Now in its fourth season the documentary series, which showcases the lifesaving work of the Royal National Lifeboat Institution (RNLI), will be aired on BBC Two on Tuesdays at 8 pm, as well as being available on the BBC iPlayer following the broadcast. The new 10-part series features real rescues carried out by the charity’s volunteer lifeboat crews and lifeguards around the UK and Ireland – including St Davids RNLI.

Each programme gives a unique insight into the lives and work of the charity’s lifesavers who are needed more than ever before, rescuing thousands of people and saving hundreds of lives around our coastline and on inland waterways every year. The new series features more dramatic real-life rescue footage, accompanied by emotive testimonials from the volunteer crews, lifeguards and the people they rescue and their families.

This forthcoming episode, on 27 August, sees St Davids RNLI launch to a crashed plane in one shout, and tow a yacht stranded in a shipping lane in another. These shouts are shown alongside rescue stories from their colleagues at other stations and beaches around our coasts.

Judd Kohler, Station Mechanic at St Davids Lifeboat Station, said: “The first episode of Saving Lives at Sea shows two very different shouts that St Davids RNLI responded to. The programme is a great chance for RNLI supporters to catch a glimpse of the work that their kind donations go towards. We want to say a huge thank you to supporters of the RNLI, who help us to save lives at sea.”

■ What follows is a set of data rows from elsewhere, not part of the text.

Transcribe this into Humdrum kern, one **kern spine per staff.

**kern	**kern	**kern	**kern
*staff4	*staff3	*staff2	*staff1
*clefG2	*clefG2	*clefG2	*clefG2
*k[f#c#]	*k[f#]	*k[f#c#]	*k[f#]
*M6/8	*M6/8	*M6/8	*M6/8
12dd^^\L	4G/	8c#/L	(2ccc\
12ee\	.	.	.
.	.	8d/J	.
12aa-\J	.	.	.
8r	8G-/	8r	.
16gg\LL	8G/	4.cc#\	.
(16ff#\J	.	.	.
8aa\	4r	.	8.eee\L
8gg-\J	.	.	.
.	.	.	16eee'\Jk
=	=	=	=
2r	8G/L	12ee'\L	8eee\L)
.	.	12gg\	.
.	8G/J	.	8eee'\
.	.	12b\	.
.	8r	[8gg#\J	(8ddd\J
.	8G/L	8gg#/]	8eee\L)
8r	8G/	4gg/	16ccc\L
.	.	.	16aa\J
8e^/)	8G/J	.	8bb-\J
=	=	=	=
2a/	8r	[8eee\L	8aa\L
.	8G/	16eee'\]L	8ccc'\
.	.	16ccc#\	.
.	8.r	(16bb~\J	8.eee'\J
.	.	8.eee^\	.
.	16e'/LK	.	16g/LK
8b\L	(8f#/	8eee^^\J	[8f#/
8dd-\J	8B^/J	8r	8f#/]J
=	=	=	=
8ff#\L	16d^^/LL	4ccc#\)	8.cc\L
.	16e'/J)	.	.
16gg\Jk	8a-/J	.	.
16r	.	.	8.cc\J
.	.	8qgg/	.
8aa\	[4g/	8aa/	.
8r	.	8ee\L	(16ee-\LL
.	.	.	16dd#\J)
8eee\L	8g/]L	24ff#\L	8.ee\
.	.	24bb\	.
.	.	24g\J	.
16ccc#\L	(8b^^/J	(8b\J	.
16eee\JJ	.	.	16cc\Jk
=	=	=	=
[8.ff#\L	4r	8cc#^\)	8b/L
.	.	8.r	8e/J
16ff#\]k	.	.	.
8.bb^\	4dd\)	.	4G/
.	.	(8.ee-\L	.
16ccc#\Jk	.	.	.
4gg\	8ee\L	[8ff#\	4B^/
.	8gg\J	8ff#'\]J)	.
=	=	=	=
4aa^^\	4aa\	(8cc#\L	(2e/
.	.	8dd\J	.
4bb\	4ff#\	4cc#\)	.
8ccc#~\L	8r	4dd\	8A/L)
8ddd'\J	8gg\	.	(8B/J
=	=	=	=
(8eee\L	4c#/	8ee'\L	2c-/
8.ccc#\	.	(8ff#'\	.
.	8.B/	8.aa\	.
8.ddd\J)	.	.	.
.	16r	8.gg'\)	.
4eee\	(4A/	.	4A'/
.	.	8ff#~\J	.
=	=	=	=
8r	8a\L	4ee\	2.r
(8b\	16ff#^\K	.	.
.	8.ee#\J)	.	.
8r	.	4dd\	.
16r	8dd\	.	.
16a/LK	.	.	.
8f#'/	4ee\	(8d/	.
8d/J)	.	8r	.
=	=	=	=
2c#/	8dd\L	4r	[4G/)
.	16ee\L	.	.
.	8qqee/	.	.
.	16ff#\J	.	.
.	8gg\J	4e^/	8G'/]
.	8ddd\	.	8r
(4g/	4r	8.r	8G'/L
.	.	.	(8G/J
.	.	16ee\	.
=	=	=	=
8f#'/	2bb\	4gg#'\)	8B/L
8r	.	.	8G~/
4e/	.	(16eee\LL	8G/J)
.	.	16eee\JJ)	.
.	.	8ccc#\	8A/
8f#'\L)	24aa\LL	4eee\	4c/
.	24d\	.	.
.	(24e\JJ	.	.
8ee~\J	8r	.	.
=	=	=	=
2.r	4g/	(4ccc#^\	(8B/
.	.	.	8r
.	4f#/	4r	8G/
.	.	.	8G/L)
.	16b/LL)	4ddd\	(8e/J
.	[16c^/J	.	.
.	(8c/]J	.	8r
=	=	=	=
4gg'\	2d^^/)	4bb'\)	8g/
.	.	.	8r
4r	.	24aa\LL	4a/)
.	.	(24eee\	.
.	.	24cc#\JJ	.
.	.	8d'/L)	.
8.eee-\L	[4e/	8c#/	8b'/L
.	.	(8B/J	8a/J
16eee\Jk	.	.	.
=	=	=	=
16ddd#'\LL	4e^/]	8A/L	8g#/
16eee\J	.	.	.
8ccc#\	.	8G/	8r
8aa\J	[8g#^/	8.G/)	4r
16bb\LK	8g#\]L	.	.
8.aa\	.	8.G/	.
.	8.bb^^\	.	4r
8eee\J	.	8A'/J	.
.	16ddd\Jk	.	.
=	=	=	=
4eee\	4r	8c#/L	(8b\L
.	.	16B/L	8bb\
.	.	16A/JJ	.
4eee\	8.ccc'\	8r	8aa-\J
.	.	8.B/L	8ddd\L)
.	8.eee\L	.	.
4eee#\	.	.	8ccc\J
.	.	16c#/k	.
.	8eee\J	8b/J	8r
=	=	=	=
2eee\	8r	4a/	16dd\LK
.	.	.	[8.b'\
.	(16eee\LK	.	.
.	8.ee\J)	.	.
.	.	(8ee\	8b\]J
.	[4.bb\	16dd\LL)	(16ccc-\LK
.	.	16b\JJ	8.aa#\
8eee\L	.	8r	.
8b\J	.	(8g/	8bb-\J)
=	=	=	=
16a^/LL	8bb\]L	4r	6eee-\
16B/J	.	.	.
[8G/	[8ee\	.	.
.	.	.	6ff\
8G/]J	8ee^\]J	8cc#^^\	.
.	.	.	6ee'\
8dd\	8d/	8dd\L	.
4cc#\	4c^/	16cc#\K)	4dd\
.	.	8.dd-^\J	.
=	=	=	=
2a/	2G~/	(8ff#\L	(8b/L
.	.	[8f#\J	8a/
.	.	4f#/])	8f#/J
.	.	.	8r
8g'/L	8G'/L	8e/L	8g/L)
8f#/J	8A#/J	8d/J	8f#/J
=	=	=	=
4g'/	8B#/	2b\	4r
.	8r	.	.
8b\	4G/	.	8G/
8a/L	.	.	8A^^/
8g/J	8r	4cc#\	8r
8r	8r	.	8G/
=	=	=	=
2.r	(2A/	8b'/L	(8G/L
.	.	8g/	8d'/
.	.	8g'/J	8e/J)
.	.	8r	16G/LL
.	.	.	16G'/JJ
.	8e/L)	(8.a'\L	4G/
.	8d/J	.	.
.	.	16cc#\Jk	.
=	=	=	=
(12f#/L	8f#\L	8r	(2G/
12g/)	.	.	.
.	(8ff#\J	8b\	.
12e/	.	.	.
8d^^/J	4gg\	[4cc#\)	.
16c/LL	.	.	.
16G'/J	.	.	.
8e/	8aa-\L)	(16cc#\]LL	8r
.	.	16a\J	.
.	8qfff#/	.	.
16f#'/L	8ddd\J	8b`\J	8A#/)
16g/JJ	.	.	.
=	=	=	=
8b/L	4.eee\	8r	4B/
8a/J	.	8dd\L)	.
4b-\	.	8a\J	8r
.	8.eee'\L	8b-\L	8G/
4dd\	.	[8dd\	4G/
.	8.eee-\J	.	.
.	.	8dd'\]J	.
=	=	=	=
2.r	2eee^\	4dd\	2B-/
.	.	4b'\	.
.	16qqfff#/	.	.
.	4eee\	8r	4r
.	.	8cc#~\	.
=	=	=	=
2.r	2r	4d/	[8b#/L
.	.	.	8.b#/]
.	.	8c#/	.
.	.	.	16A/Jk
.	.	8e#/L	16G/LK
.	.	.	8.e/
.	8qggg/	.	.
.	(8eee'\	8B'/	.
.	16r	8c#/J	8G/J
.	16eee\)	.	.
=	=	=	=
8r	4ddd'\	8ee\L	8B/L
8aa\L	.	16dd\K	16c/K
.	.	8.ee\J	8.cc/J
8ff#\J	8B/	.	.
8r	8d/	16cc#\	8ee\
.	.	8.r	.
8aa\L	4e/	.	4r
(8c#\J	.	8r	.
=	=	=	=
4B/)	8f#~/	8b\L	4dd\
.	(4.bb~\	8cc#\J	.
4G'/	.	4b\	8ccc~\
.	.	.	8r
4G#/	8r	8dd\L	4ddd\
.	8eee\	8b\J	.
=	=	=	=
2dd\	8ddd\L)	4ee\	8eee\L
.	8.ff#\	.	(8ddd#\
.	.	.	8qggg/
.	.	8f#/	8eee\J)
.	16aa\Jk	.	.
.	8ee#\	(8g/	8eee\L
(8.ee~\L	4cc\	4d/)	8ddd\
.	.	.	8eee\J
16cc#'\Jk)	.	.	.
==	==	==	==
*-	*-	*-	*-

Filming took place over the past year, with lifeboat crews and lifeguards carrying special cameras and welcoming film-makers into their day-to-day life. Rescues from the RNLI’s archives are also revisited, and we get a glimpse into the everyday lives of the thousands of men and women who give up their time to save lives.

Last year alone, RNLI lifeboat crews around the UK and Ireland rescued 9,412 people, saving 211 lives, while the charity’s lifeguards aided 32,207 people and saved 118 lives on some of the UK’s busiest beaches.

Saving Lives at Sea begins on Tuesday 27 August at 8 pm on BBC Two, and will continue throughout August, September and October.